ACTIVITY LIST.
1. In the mathematics paper abstracts, which graph maximizes the occupancy fraction of the Widom-Rowlinson model over all d-regular graphs?
2. Name every co-author credited in a parenthetical "with" note in the mathematics paper abstracts.
3. Carry on the mathematics paper abstracts from their final line.

[[ SUPPLIED PASSAGE open ]]

Inspired by the theory of graph limits and the
work of Panchenko we develop a notion of convergence for sequences of discrete probability measures and prove a Regularity Lemma (in the sense of Szemeredi) in this setting.
We then apply this to Gibbs measures on sparse random graphs and verify the physicists' replica symmetric solution under the hypothesis of non-reconstruction and convergence in probability of the sequence of Gibbs measures on the random graphs, in the topology defined above.
On the Widom-Rowlinson Occupancy Fraction in Regular Graphs,
to appear, Combinatorics, Probability and Computing, (with Emma Cohen and Prasad Tetali).
The Widom-Rowlinson model on a graph is a random configuration of two types of particles with a hard-core interaction between particles of different types.
The
occupancy fraction of the model is the fraction of vertices occupied by a particle of either type. We show that over all d-regular graphs, the occupancy fraction
is maximized by K_(d+1), the complete graph on d+1 vertices. Via integration, this shows that the normalized partition function of the model is maximized by K_(d+1),
and this in turn shows that K_(d+1) maximizes the normalized number of homomorphisms from a d-regular graph to the path on 3 vertices with a self-loop on each vertex,
proving a
conjecture of David Galvin.
Independent Sets, Matchings, and Occupancy Fractions,
preprint, 2015, (with Ewan Davies, Matthew Jenssen, and Barnaby Roberts).
We give tight upper bounds on the logarithmic derivative of the independence and matching polynomials of any d-regular graph.
For independent sets, this is a strengthening of a sequence of results of
Kahn,
Galvin and Tetali, and
Zhao that a disjoint union of K_dd's maximizes the independence polynomial and total number of independent sets among all d-regular graphs.
For matchings, the result implies that disjoint unions of K_dd's maximize the matching polynomial and total number of matchings, as well as proving the
asymptotic upper matching conjecture of Friedland, Krop, Lundow, and Markstrom.
The proof uses an
occupancy method: we show that the occupancy fraction in the hard-core model and the edge occupancy fraction in the monomer-dimer model are maximized over all d-regular graphs by K_dd.
Birthday Inequalities, Repulsion, and Hard Spheres,
Proceedings of the AMS, 2016.
I study a "Birthday Inequality" and a "Repulsion Inequality" for random geometric graphs. This gives a new method for bounding the partition function in two models from statistical physics:
the hard sphere model and the hard-core lattice gas model.
Two applications in combinatorics are new upper bounds on the number of independent sets and matchings of a given size in d-regular graphs. Another application is a surprising fact about spheres in dimension 24:
at certain densities, if we condition that a set of n randomly placed centers of spheres of radius r are at pairwise distance greater than r, then the expectation of the volume of their union decreases!
Spectral Thresholds in the Bipartite Stochastic Block Model, (extended abstract at
COLT 2016), (with Laura Florescu).

[[ SUPPLIED PASSAGE closed ]]
[[ DATA EXTRACT open ]]

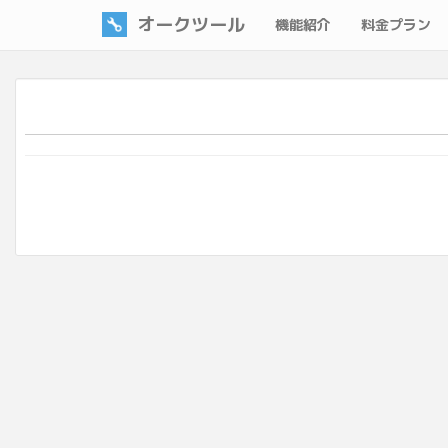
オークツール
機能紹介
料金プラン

[[ DATA EXTRACT closed ]]
[[ DATA EXTRACT open ]]

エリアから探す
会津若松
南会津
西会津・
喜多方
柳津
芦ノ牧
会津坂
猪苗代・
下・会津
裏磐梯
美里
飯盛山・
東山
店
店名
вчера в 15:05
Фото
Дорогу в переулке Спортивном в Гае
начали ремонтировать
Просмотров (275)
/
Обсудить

[[ DATA EXTRACT closed ]]

ACTIVITY ANSWERS.
1. K_(d+1), the complete graph on d+1 vertices.

2. Emma Cohen, Prasad Tetali, Ewan Davies, Matthew Jenssen, Barnaby Roberts, Laura Florescu

3.
We study a stochastic block model on a bipartite graph with unequal sizes and a planted partition on each side. The model arose in previous work on
planted random k-SAT.
We show that the usual spectral algorithm based on the SVD has a edge-density threshold for recovery much higher than the algorithm based on subsampling (below) and a new algorithm we propose,
Diagonal Deletion SVD. We show the failure of the usual SVD is due to a localization phenomenon of the singular vectors.
We also show that the bipartite block model exhibits a sharp threshold for detection of the planted partition, as in the results for the SBM of
Mossel, Neeman,
Sly and
Massoulie.
Subsampled Power Iteration: a Unified Algorithm for Block Models and Planted CSP's,
NIPS 2015,
(with Vitaly Feldman and Santosh Vempala)
We present a new algorithm for recovering planted solutions in two models, the stochastic block model and planted constraint satisfaction problems,
via a common generalization in terms of random bipartite graphs. The idea of the algorithm is to perform power iteration with a sequence of adjacency matrices
from disjoint graphs subsampled from the original random graph. The algorithm is simple, easy to implement, and its running time is linear in the number of edges/constraints used.
On the Complexity of Random Satisfiability Problems with Planted Solutions,
STOC 2015,
(with Vitaly Feldman and Santosh Vempala)
We consider the problem of finding a planted assignment to a random k-SAT formula
(or a planted partition in a random hypergraph). This problem exhibits an algorithmic gap: while the planted solution is essentially
unique with a large linear number of clauses, there are distributions for which efficient algorithms are only known for n^{k/2} clauses.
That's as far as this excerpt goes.